El plan preveía tomar el Vaticano por sorpresa, arrestar al Papa y deportarlo a Alemania —según algunas versiones, a Liechtenstein, o al castillo de Hohenwerfen en los Alpes—, dejándolo incomunicado para evitar cualquier declaración pública. En su lugar, Hitler habría instalado un “papa títere” o clausurado el Vaticano como institución. Era una locura megalómana típica del régimen.
Pero el atentado nunca se llevó a cabo. Existen varias razones. La más probable es la oposición de algunos mandos alemanes, especialmente Wolff, quien sabía que un ataque al Vaticano causaría una reacción global, no solo entre los católicos, sino entre todos los pueblos civilizados. Bombardear Londres o Varsovia era una cosa; profanar la Santa Sede, otra muy distinta. Incluso para muchos alemanes católicos del partido nazi, secuestrar al Papa era un sacrilegio que podía hacer estallar la rebelión dentro del Reich.

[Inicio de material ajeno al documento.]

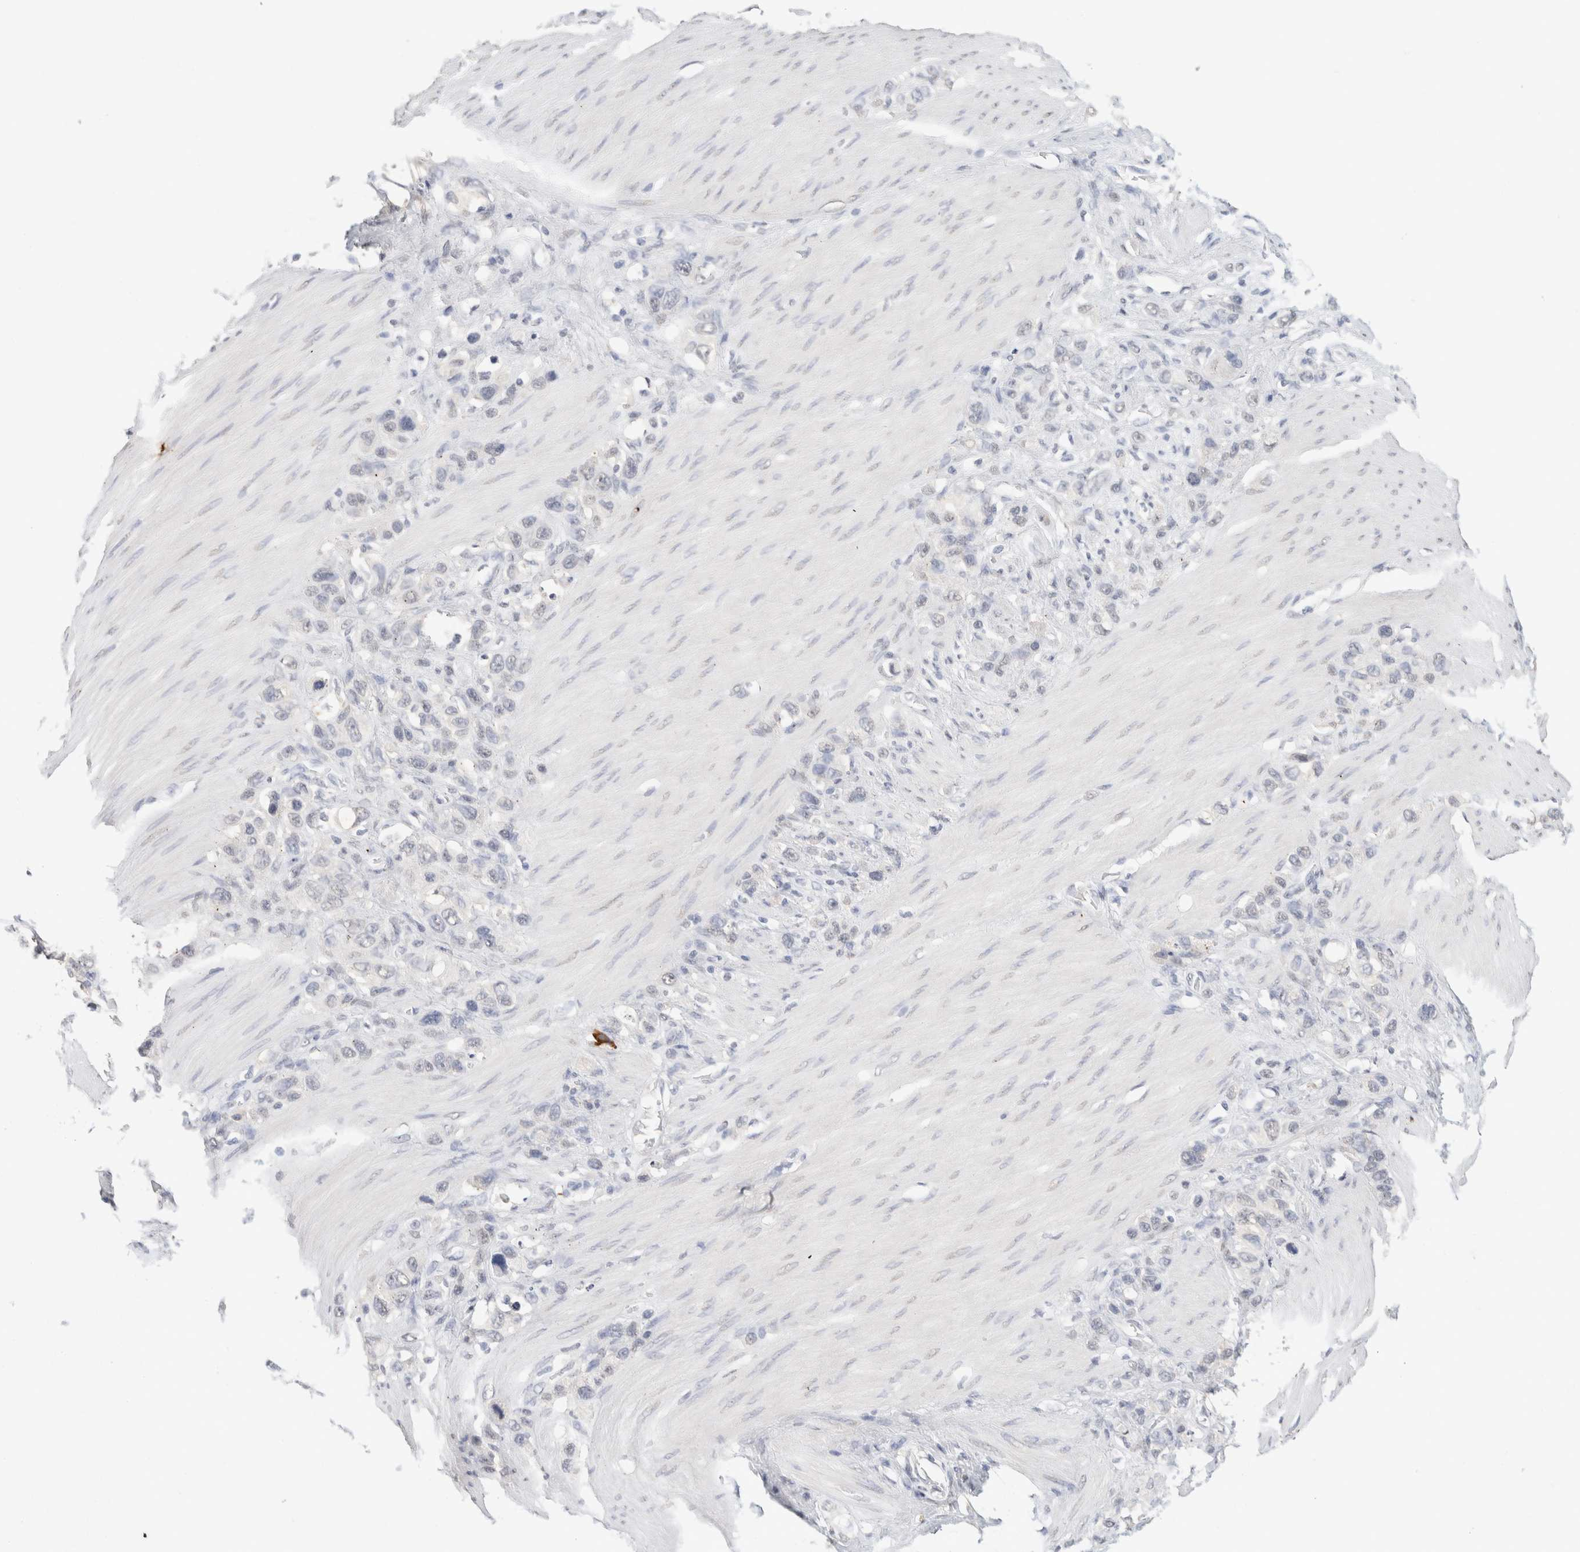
{"staining": {"intensity": "negative", "quantity": "none", "location": "none"}, "tissue": "stomach cancer", "cell_type": "Tumor cells", "image_type": "cancer", "snomed": [{"axis": "morphology", "description": "Adenocarcinoma, NOS"}, {"axis": "morphology", "description": "Adenocarcinoma, High grade"}, {"axis": "topography", "description": "Stomach, upper"}, {"axis": "topography", "description": "Stomach, lower"}], "caption": "A photomicrograph of high-grade adenocarcinoma (stomach) stained for a protein demonstrates no brown staining in tumor cells. (DAB immunohistochemistry visualized using brightfield microscopy, high magnification).", "gene": "CD80", "patient": {"sex": "female", "age": 65}}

Otra razón fue el carácter estratégico del Vaticano como enclave neutral. A pesar de todo, Hitler respetó —aunque de mala gana— la extraterritorialidad del Vaticano. No quería provocar a Suiza, a España, ni a los países latinoamericanos, cuyos gobiernos aún no rompían relaciones con Alemania. Además, el Vaticano estaba lleno de diplomáticos de países neutrales y aliados; un ataque sería una catástrofe diplomática inmediata.
Pío XII, por su lado, sabía del peligro. Diversos informes del espionaje vaticano le advirtieron del plan. Se dice que dejó instrucciones escritas: si era arrestado, renunciaría de inmediato al papado, de modo que Hitler no pudiera controlar a la Iglesia con él como rehén. La Curia elegiría un nuevo Papa en el exilio, probablemente en Portugal o España.
Este gesto, silencioso pero firme, desbarató el intento. A ojos de Hitler, secuestrar a un Papa renunciante era inútil. La amenaza de la renuncia fue, paradójicamente, la mejor arma de Pío XII.